Pemerintah diharapkan konsisten menindak importir pakaian bekas. Pangkalnya, bisnis ilegal ini bakal tumbuh subur jika tidak ada tindakan tegas.
"[Penindakan] jangan cuma ramai di awal saja, terus sepi lagi. Konsistensi dalam penegakan hukum sangat diperlukan," ujar pengamat industri tekstil, Rizal Tanzil Rakhman, kepada Alinea.id, Jumat (24/3).
Dia lantas mencontohkan dengan pengalaman pada 2016. Kala itu, Rizal selaku Sekretaris Jenderal Asosiasi Pertekstilan Indonesia (API) bersama Kementerian Perdagangan (Kemendag) melakukan inspeksi mendadak (sidak) dan menyita puluhan bal pakaian bekas impor di Gedebage, Bandung.
"Sempat kami menyita beberapa puluh bal pakaian bekas, tapi kemudian lenyap lagi (tidak ada penyitaan kembali, red). Artinya, tidak ada penindakan lagi, akhirnya pascapandemi marak lagi," ucapnya.
Lebih jauh, Rizal menerangkan, beredar luasnya pakaian bekas impor berdampak terhadap para pelaku usaha di dalam negeri, terutama industri kecil dan menengah (IKM). Sebab, terjadi persaingan usaha yang tidak sehat.
"Enggak apple to apple; yang satu barang bekas, yang satu barang baru. Yang barang bekas ini aslinya barang sampah, benar-benar enggak bernilai, [bisa] dijual berapa pun dan bersaing dengan pakaian baru, jelas enggak fair. Mau diturunkan berapa pun harga pakaian barunya, ya, jelas enggak kekejar dan harga pakaian thrifting jelas [menguntungkan]," tuturnya.
Padahal, ungkap Rizal, industri tekstil nasional dapat memproduksi pakaian berkualitas dan bermerek. "Produk dalam negeri kita kompetitif, bersaing."

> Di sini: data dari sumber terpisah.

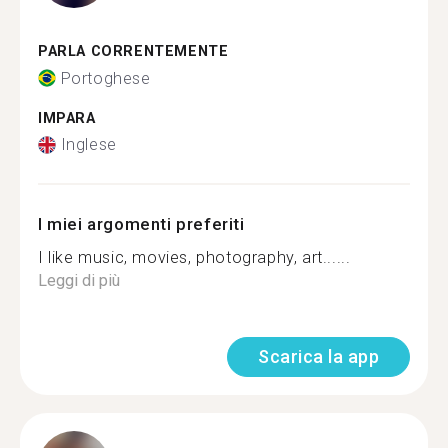
PARLA CORRENTEMENTE
Portoghese
IMPARA
Inglese
I miei argomenti preferiti
I like music, movies, photography, art......
Leggi di più
Scarica la app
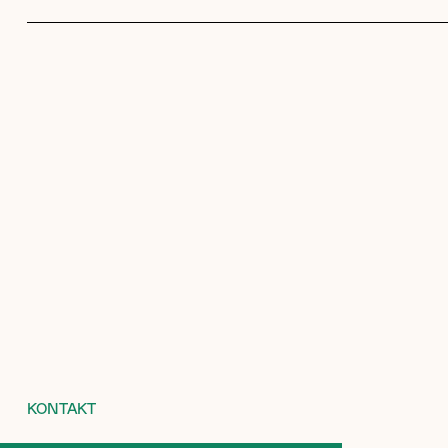
KONTAKT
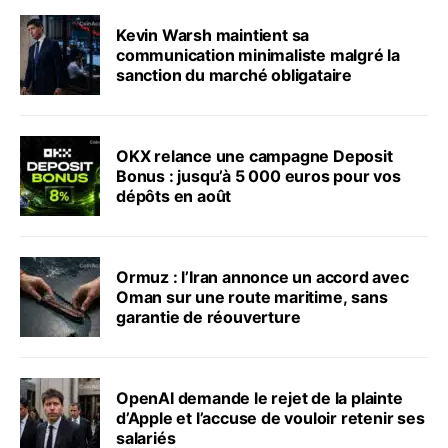
Kevin Warsh maintient sa
communication minimaliste malgré la
sanction du marché obligataire
OKX relance une campagne Deposit
Bonus : jusqu’à 5 000 euros pour vos
dépôts en août
Ormuz : l’Iran annonce un accord avec
Oman sur une route maritime, sans
garantie de réouverture
OpenAI demande le rejet de la plainte
d’Apple et l’accuse de vouloir retenir ses
salariés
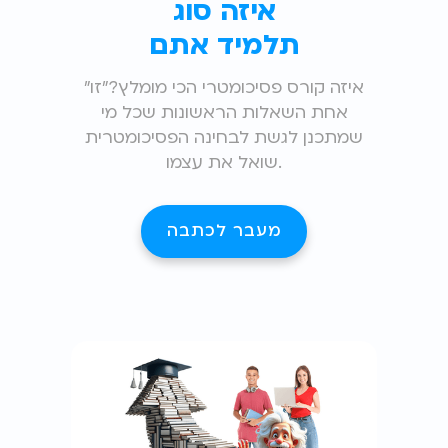
איזה סוג
תלמיד אתם
"איזה קורס פסיכומטרי הכי מומלץ?"זו
אחת השאלות הראשונות שכל מי
שמתכנן לגשת לבחינה הפסיכומטרית
שואל את עצמו.
מעבר לכתבה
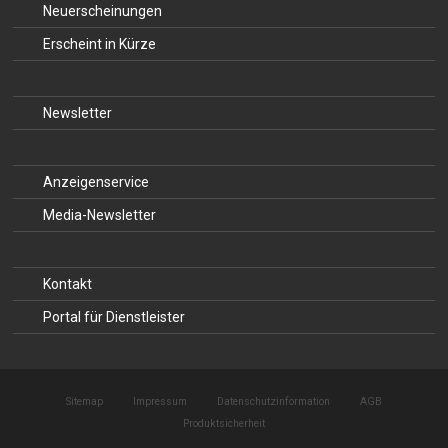
Neuerscheinungen
Erscheint in Kürze
Newsletter
Anzeigenservice
Media-Newsletter
Kontakt
Portal für Dienstleister
Sitemap
Impressum
Datenschutzinformation
AGB
Produktsicherheit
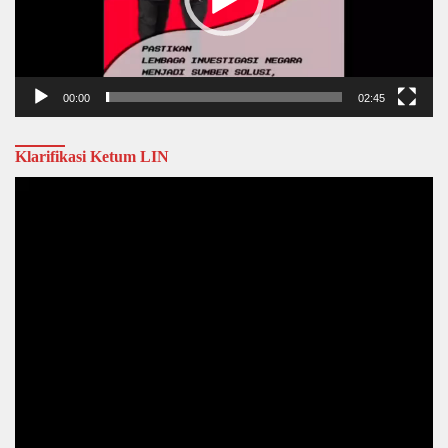
00:00
02:45
Klarifikasi Ketum LIN
Video
Player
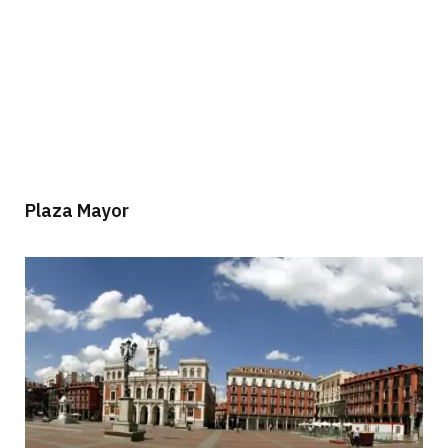
Plaza Mayor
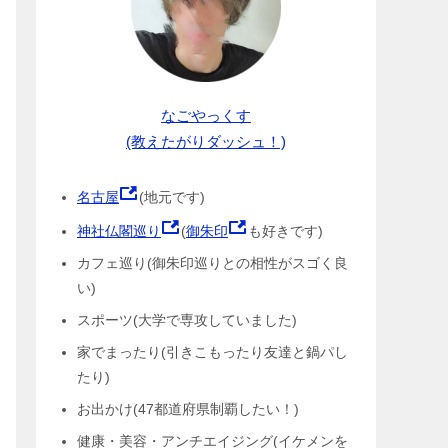
なごやっくす
(教えたがりダッシュ！)
名古屋
(地元です)
神社仏閣巡り
(
御朱印
も好きです)
カフェ巡り(御朱印巡りとの相性がスゴく良
い)
スポーツ(大学で専攻していました)
家でまったり(引きこもったり友達と鍋パし
たり)
お出かけ(47都道府県制覇したい！)
健康・美容・アンチエイジング(イケメンを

Karenanya, dirinya mendorong pemerintah secara konsisten melakukan penindakan dan melibatkan semua pihak terkait dalam memberantas pakaian bekas impor. Kedua, mengedukasi masyarakat tentang risiko menggunakan pakaian bekas impor.

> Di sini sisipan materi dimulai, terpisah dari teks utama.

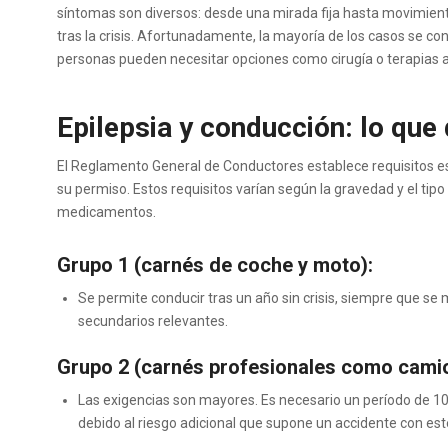
síntomas son diversos: desde una mirada fija hasta movimiento
tras la crisis. Afortunadamente, la mayoría de los casos se 
personas pueden necesitar opciones como cirugía o terapias a
Epilepsia y conducción: lo que
El Reglamento General de Conductores establece requisitos es
su permiso. Estos requisitos varían según la gravedad y el tipo 
medicamentos.
Grupo 1 (carnés de coche y moto):
Se permite conducir tras un año sin crisis, siempre que s
secundarios relevantes.
Grupo 2 (carnés profesionales como cami
Las exigencias son mayores. Es necesario un período de 10 
debido al riesgo adicional que supone un accidente con este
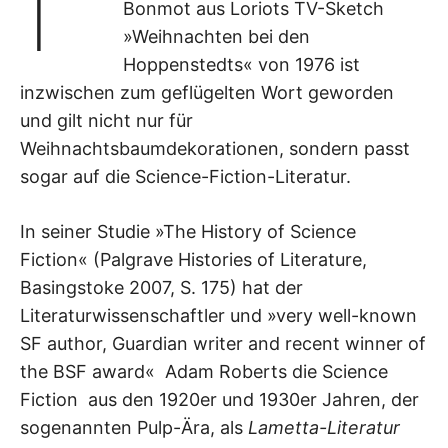
Bonmot aus Loriots TV-Sketch
»Weihnachten bei den
Hoppenstedts« von 1976 ist
inzwischen zum geflügelten Wort geworden
und gilt nicht nur für
Weihnachtsbaumdekorationen, sondern passt
sogar auf die Science-Fiction-Literatur.
In seiner Studie »The History of Science
Fiction« (Palgrave Histories of Literature,
Basingstoke 2007, S. 175) hat der
Literaturwissenschaftler und »very well-known
SF author, Guardian writer and recent winner of
the BSF award« Adam Roberts die Science
Fiction aus den 1920er und 1930er Jahren, der
sogenannten Pulp-Ära, als
Lametta-Literatur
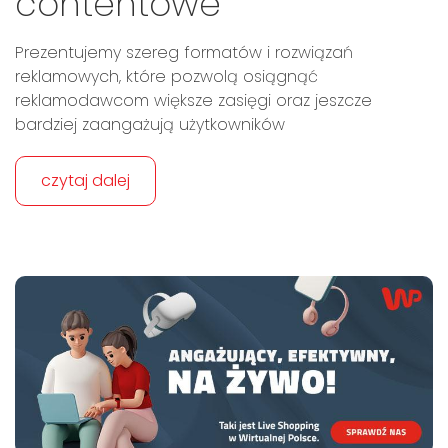
contentowe
Prezentujemy szereg formatów i rozwiązań
reklamowych, które pozwolą osiągnąć
reklamodawcom większe zasięgi oraz jeszcze
bardziej zaangażują użytkowników
czytaj dalej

"Pakaian tersebut banyak yang sudah sangat tidak layak. Entah pun kemudian oleh pedagang dicuci, disetrika, dan [akhirnya] terlihat baru, tapi basic-nya tidak layak. Ketika saya sidak dulu, waktu buka bal dan belum diapa-apain, luar biasa kondisinya: kuning, ada bercak darah, kotor, busuk, sobek," ungkapnya.
Rizal juga meminta pemusnahan pakaian bekas impor tidak dengan dibakar lantaran mencemari lingkungan. "Seharusnya diurai, dicacah, dijadikan benang, dijadikan kain, bisa dijadikan pakaian lagi. Tapi, tentunya dengan kondisi yang bagus."